(Stored data entries)

--------------------------------

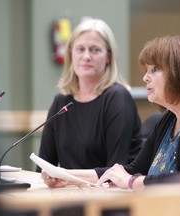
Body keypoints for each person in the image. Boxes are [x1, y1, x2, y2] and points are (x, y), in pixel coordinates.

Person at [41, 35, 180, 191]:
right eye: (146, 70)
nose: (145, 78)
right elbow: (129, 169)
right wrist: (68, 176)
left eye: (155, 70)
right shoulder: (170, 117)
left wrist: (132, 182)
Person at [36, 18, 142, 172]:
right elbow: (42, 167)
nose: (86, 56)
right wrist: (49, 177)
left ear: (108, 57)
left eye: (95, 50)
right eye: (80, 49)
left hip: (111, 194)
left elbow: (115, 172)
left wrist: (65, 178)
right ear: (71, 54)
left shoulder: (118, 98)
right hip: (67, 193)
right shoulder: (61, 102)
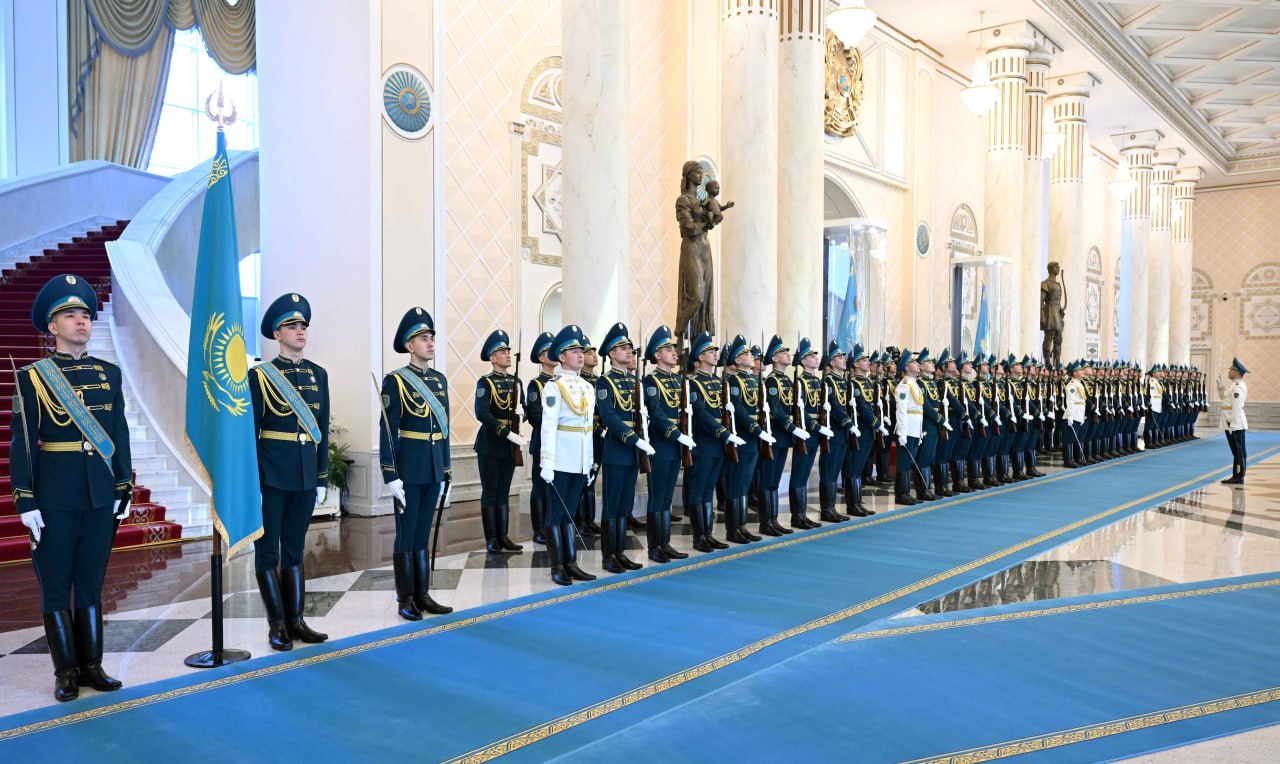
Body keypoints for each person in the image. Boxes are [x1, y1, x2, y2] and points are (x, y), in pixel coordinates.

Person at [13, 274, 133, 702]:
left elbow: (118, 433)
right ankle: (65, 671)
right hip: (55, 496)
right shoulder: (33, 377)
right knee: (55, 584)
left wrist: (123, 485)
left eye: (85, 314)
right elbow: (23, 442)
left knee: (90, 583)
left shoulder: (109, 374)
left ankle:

--------------------------------

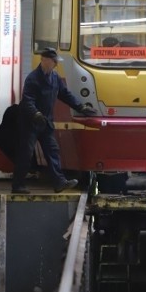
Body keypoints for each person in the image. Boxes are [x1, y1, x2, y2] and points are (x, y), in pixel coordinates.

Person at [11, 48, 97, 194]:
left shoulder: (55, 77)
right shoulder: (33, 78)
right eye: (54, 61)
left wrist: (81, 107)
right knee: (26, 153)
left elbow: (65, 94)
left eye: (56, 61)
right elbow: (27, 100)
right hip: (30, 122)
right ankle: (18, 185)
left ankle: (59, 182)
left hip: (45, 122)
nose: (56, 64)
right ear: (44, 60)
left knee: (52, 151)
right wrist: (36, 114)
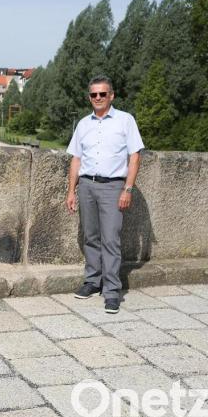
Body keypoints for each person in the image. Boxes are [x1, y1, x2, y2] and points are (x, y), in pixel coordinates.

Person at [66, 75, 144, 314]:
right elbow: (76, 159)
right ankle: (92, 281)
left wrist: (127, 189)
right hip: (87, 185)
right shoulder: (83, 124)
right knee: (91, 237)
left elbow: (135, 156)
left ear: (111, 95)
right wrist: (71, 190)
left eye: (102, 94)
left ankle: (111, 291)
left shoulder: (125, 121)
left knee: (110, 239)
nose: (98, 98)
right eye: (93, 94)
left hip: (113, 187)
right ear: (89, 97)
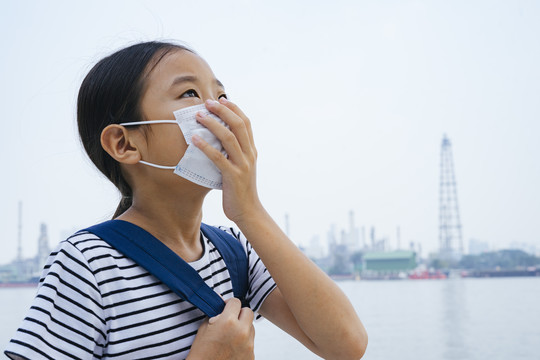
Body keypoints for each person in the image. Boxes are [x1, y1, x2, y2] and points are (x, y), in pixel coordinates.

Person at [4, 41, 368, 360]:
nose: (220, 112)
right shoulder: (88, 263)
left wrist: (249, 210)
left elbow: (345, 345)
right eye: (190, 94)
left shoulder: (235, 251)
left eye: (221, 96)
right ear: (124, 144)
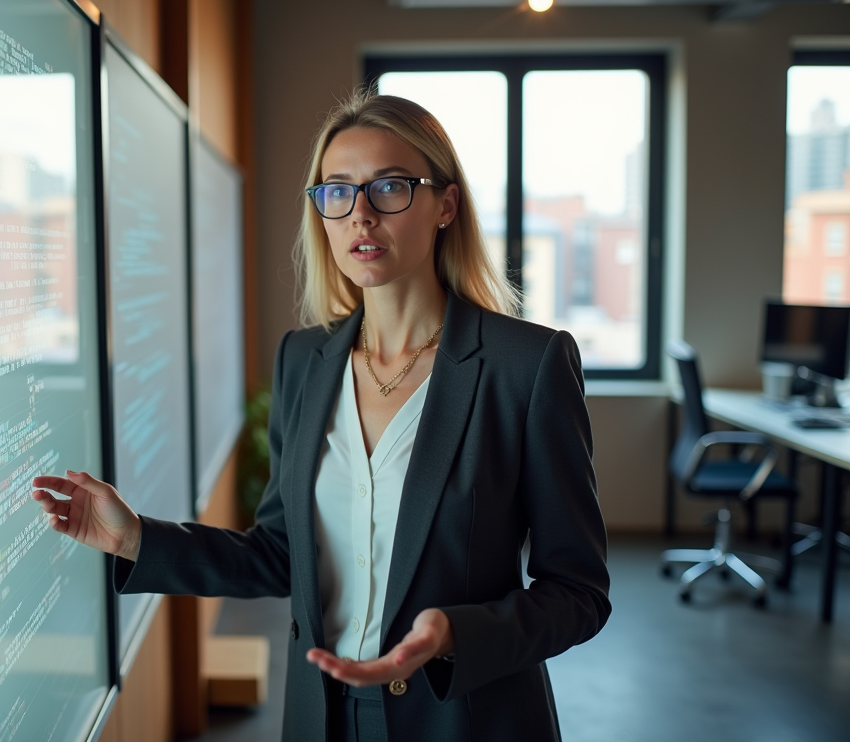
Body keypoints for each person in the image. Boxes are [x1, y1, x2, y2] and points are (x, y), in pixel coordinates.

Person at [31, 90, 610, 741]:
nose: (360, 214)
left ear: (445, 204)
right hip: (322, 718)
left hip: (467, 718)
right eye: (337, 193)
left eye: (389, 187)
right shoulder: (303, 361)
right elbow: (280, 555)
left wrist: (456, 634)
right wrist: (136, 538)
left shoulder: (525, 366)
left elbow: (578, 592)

--------------------------------

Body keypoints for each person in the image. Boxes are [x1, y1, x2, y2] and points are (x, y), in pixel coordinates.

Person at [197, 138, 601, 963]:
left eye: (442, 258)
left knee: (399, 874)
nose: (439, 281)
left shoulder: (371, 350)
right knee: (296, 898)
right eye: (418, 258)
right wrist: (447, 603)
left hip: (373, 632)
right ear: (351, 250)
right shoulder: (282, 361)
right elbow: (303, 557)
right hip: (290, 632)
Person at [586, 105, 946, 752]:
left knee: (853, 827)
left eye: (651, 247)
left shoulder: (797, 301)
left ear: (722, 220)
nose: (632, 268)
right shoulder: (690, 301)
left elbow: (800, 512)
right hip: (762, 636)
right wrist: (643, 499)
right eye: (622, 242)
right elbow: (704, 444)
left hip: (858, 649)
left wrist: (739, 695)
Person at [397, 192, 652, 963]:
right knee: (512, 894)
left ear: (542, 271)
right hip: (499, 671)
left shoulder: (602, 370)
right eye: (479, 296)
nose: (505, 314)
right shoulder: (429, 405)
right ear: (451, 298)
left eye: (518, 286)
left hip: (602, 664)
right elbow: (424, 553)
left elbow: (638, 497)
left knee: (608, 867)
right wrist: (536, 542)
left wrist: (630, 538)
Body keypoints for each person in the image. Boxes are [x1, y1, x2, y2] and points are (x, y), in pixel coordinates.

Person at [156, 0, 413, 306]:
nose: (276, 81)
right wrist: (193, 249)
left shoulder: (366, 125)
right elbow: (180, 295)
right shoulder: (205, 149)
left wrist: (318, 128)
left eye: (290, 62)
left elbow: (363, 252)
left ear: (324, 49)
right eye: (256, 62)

--------------------------------

— WHAT TO DO —
Return all lines from the entries that contain the string "ankle".

— RESULT BELOW —
right ankle: (65, 671)
left ankle:
right ankle: (18, 185)
left ankle: (59, 182)
right ankle: (92, 281)
left ankle: (111, 291)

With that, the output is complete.